Box 5.1 Developing Land Use Plan Scenarios: Some Planning Tips


Approach the task as an iterative building and rebuilding challenge, as opposed to one of developing discrete and competing options along a continuum of development versus conservation.

Establish an appropriate division of labour between the Table and technical support staff, with value-based work conducted at the Table. However, do not isolate the Table from the technical work; link the two as far as is feasible. Consider the task as progressive, evolutionary dialogue between the Table and technical staff.

Discuss and adopt a set of basic guiding principles to provide a conceptual and contextual basis for the scenario development exercise.

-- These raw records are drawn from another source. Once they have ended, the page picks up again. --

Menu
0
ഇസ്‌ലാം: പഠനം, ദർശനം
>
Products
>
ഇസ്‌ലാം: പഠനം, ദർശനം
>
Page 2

Box 5.2 Basic processes of the civics model


Understanding
Broadly informing; comprehensive and pluralist; selective in terms of significance, assessment and action; focusing on preparedness for decision.

Communicating
Understanding and using varied means and media; personal and group communication skills; technical understanding and skills; inter-group or cross-cultural understanding and skills.

Assessing
Understanding of and ability to evaluate and select on the basis of principles and standards, pluralist in orientation; awareness of various kinds of social, economic and environmental assessments; understanding of trade-offs; importance of understanding and assessing institutions both as resources and as obstacles to desired change.

Planning or Visioning
Ability to think systematically and interactively about time and change; historical as well as a futuristic perspective; understanding of time in both natural (geologic, biologic), and human (historic) senses; a human ecological perspective.

Implementing
Understanding how to decide and act; ideas and models of co-operation and co-ordination; integrating the technical and socio-economic, the scientific and the humanistic; understanding and use of bridging institutions, of demonstration, of a research and experimental approach, of mixed scanning and transactive planning (Etzioni 1967, Friedmann 1973).

Monitoring
Generally following or tracking issues and current events; understanding and use of auditing and follow-up procedures as part of all aspects of civics; understanding of different kinds of monitoring and pluralist nature of monitoring; regular, periodic, and technical monitoring and assessment.

Adapting
Understanding that continuous adjustments to turbulent and changing circumstances are part of the civics model; objectives and activities frequently change among individuals, groups and nations in a dynamic world; capacity to foresee and adapt; evolutionary interactive, competitive and accommodating; tolerance for ambiguity.